Maddow’s engaging accounts of the personalities and concerns of each era allow her to show how reasonable, intelligent people could have made the decisions that, nevertheless, led step-by-step to the ungodly mess we’re in. This sort of pragmatism shows up in her concluding list of recommendations for walking it back, such as

The “imperial presidency” malarkey that was invented to save Ronald Reagan’s neck in Iran-Contra, and that played as high art throughout the career of Richard Cheney, is a radical departure from previous views of presidential power, and it should be taught and understood that way…. Republicans and Democrats alike have options to vote people into Congress who are determined to stop with the chickenshittery and assert the legislature’s constitutional

prerogatives on war and peace….

Probably the most bracingly disturbing sections of Drift are those in which Maddow assesses the state of the US nuclear arsenal — its extent, its frighteningly poor state of repair, the glaring lack of any coherent rationale for continuing it. By her calculations, the US has spent more that $8 trillion, in current dollars, on nuclear weapons since 1950, “more than that half-century’s federal spending on Medicare, education, social services, disaster relief, [non-nuclear] scientific research, environmental protection, food safety inspectors, highway maintenance, cops, prosecutors, judges and prisons… combined.” Meanwhile, we have thousands of nuclear warheads that we don’t need. Some of them are so obsolete that no technicians exist who know how to service them.
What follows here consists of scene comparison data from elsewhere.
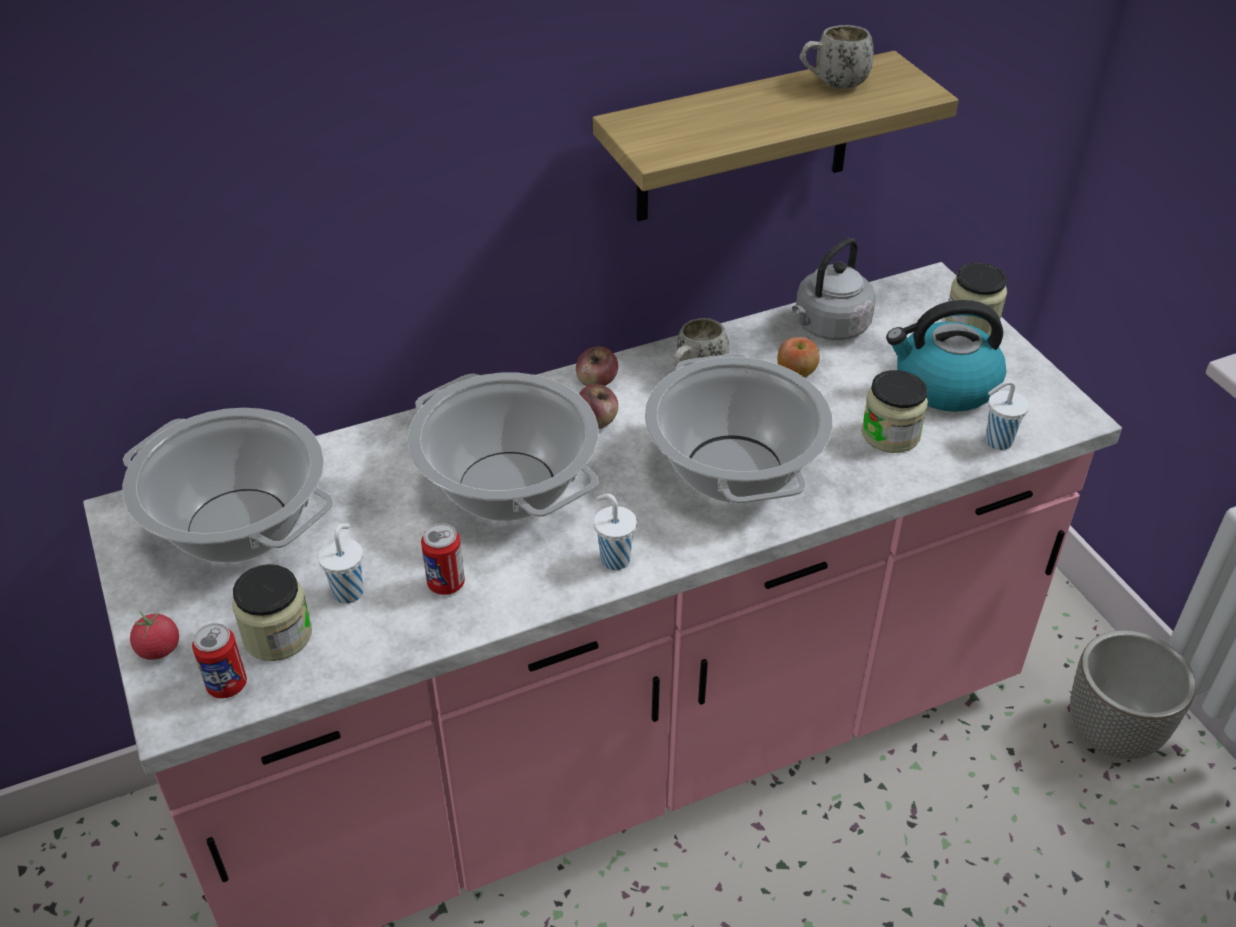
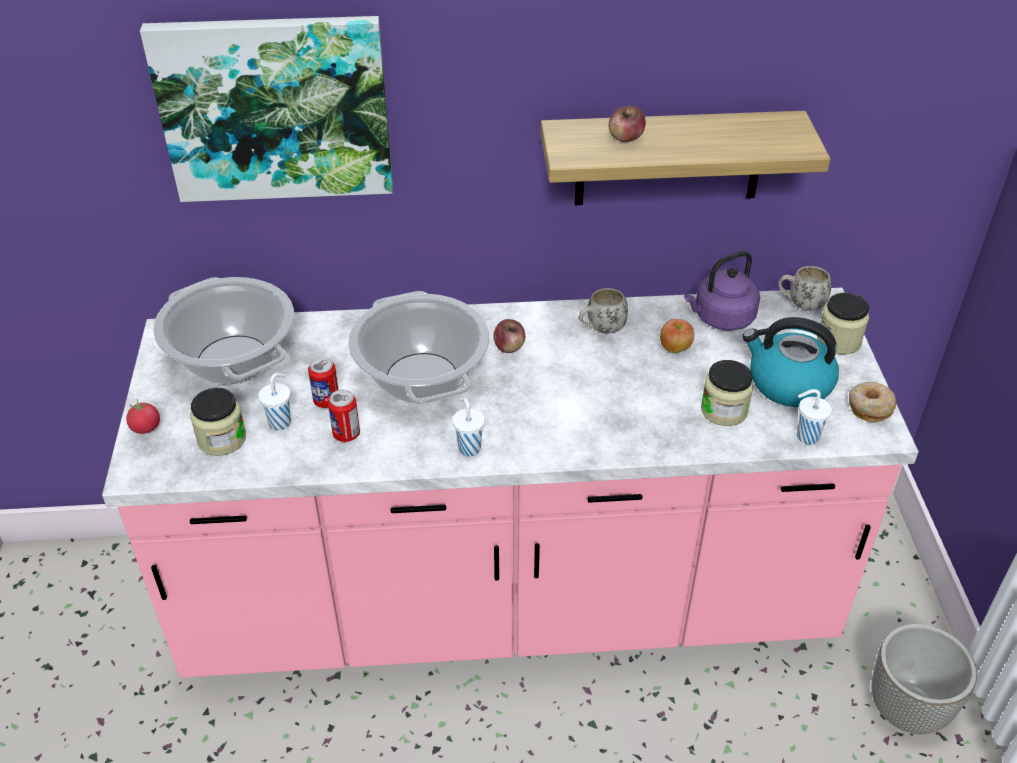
camera: 20 degrees right, 0 degrees up
(227, 685) = (175, 462): can -> can (326, 401)
(244, 161) = (275, 108): none -> picture
(597, 382) = (524, 319): apple -> apple (625, 138)
(733, 469) = (589, 406): cooking pot -> none
(828, 327) = (721, 318): grey kettle -> purple kettle
(832, 84) = (736, 128): white mug -> white mug (800, 304)
(1045, 390) = (869, 407): none -> donut

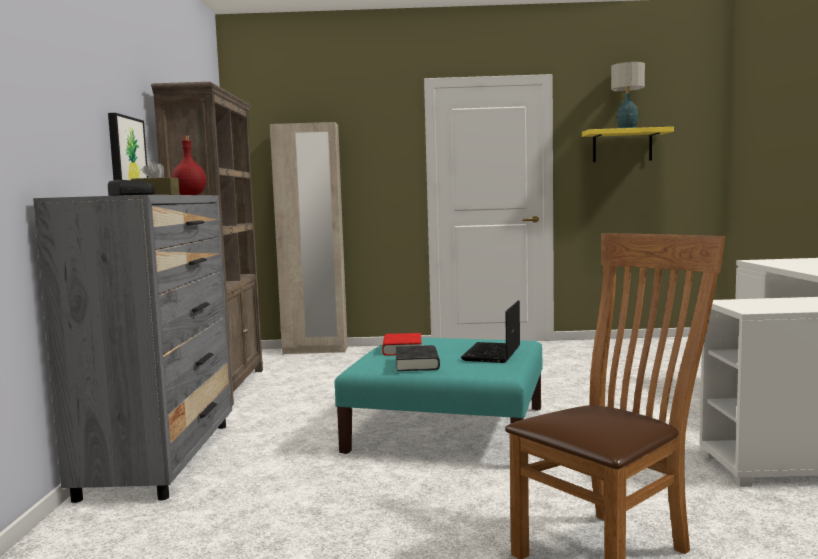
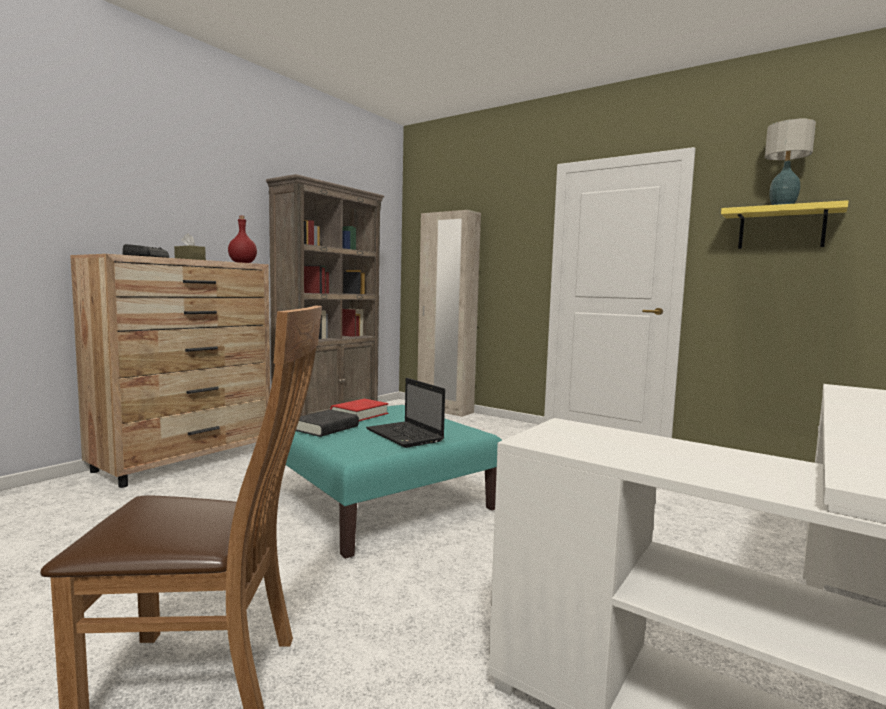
camera: 35 degrees right, 0 degrees up
(125, 151) = (223, 229): picture -> none
(161, 458) = (185, 460): grey dresser -> brown dresser
(492, 354) = (406, 436): laptop -> laptop turned 90 degrees counterclockwise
So, friends, there you have it: two books — well worth reading, if you can steel youself to the task — that explain how, and why, we simply cannot afford to live like this any more. Now, are we daft enough to think this offers us any reason for optimism, or even hope? Perhaps we should be. I am convinced, and I suspect that you, dear reader, are too, that there is only one way to provide society with the wherewithal to solve these deep social problems. I further suspect that neither Bill McKibben nor Rachel Maddow, despite their intellectual courage and valuable contributions, shares this most important insight. That means that we really have only two choices. We can either a) watch reality TV and stay drunk all the time, or b) immediately STEP UP our Georgist efforts, like never before.